W międzywojennym okresie ukazały się również „Pieśni fanatyczne”; „Wolność tragiczna” - rzecz o Piłsudskim, przywódcy, który przerasta własny naród i bezskutecznie próbuje pchnąć go na drogi wielkości. Wierzyński wydaje też „Kurhany”, a zamknięciem tego nurtu w jego poezji jest napisana w końcu sierpnia 1939 r. „Wstążka z Warszawianki”, synteza polskiej mitologii, w której główną rolę też odgrywa Piłsudski, a która zakończona jest pointą „Coś jak grecka tragedia, coś jak wieś spokojna”.
Po wybuchu wojny został ewakuowany wraz z zespołem „Gazety Polskiej” do Lwowa, następnie przez Francję, Portugalię i Brazylię przedostał się do Stanów Zjednoczonych. Podzielił los wielu Polaków – stał się emigrantem.
Na emigracji w Ameryce współpracował z londyńskimi „Wiadomościami” Mieczysława Grydzewskiego. Publikował w wydawnictwach londyńskich i paryskim Instytucie Literackim - Biblioteką „Kultury”, współpracował z Radiem Wolna Europa.
Podczas wojny Wierzyński wydaje pięć tomów ,m.in. „Ziemię-Wilczycę" i „Krzyże i miecze". Staje się bardem walczącej Polski, towarzyszy żołnierzowi polskiemu w jego walce o prawo do ojczyzny i ocalenie wartości europejskiego humanizmu.
W okresie powojennym poeta przeżywa kryzys psychiczny, związany m.in. z utratą podczas wojny prawie całej rodziny. Kryzys twórczy przezwycięża pisząc „Życie Chopina”, a od początku lat pięćdziesiątych wydaje kolejne tomy wierszy. Są to m.in. typowo emigracyjne wybitne tomy „Korzec maku” z 1951 r. i „Siedem podków” z 1954 r.

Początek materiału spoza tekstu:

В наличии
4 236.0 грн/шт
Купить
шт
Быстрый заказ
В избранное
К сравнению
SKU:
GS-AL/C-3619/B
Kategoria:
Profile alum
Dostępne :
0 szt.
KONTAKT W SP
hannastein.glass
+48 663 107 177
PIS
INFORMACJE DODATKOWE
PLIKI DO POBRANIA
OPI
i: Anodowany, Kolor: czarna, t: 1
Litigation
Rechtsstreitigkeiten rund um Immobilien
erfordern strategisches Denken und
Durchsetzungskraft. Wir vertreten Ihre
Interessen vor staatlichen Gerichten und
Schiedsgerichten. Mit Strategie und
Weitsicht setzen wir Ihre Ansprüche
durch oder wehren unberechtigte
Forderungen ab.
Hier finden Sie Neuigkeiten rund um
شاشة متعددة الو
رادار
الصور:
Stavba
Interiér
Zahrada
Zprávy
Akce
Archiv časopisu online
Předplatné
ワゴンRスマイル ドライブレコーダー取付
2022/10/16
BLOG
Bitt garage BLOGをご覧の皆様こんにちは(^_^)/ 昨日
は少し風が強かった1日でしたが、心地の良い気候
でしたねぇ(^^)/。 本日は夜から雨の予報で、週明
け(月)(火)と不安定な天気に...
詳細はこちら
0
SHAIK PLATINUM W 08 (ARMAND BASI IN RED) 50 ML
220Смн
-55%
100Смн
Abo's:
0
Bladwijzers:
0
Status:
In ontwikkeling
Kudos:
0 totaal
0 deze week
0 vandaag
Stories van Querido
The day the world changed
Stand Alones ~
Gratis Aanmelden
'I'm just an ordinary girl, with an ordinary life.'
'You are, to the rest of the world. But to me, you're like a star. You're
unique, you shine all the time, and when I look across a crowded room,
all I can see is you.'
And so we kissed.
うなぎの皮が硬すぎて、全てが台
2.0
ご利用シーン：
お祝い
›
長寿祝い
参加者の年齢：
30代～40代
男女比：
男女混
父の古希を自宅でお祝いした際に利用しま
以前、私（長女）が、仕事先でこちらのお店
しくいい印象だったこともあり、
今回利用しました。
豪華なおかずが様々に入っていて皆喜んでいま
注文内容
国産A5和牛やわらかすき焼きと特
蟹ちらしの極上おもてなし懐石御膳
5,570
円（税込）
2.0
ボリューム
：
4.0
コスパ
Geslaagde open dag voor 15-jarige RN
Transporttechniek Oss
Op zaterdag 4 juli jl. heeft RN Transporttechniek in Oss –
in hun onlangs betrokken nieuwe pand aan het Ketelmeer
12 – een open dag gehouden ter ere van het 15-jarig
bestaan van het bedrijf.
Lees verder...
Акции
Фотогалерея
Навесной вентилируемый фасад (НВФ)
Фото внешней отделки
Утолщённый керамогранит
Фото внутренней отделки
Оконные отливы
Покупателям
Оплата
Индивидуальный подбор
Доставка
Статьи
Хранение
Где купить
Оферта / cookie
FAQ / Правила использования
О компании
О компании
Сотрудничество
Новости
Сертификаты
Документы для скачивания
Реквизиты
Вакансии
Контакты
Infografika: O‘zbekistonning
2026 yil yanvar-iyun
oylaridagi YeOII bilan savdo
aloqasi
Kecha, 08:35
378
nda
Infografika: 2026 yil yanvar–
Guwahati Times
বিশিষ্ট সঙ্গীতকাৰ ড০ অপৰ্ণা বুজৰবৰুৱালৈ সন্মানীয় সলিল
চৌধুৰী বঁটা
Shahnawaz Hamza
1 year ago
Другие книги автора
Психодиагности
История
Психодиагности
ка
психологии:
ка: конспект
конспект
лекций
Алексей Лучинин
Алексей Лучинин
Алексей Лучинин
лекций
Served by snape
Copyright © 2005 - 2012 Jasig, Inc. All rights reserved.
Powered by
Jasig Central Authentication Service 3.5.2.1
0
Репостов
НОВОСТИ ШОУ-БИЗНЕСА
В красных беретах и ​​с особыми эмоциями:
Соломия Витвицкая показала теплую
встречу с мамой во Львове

Z kolei od wydania „Tkanki ziemi” w 1960 r. poeta zmienia swoją twórczość; rezygnuje z regularnego wiersza i wybiera wiersza wolny i bez rymów. Wydaje kolejne książki poetyckie, m.in.: „Kufer na plecach”, „Sen mara” - „ stają się one lekiem na emigracyjne doświadczenie wyobcowania i poczucie samotności i pustki”.
Osobne miejsce w powojennej poezji Wierzyńskiego zajmuje pamfletowy i publicystyczny "Czarny Polonez" z 1968 r., który Michał Głowiński porównał do „Poematu dla dorosłych” Adama Ważyka.
W 1964 r. Kazimierz Wierzyński opuszcza Amerykę, swoją posiadłość na Long Island i przenosi się do Europy, początkowo do Rzymu, później do Londynu, gdzie zmarł. W 1978 r. jego prochy zostały sprowadzone do kraju.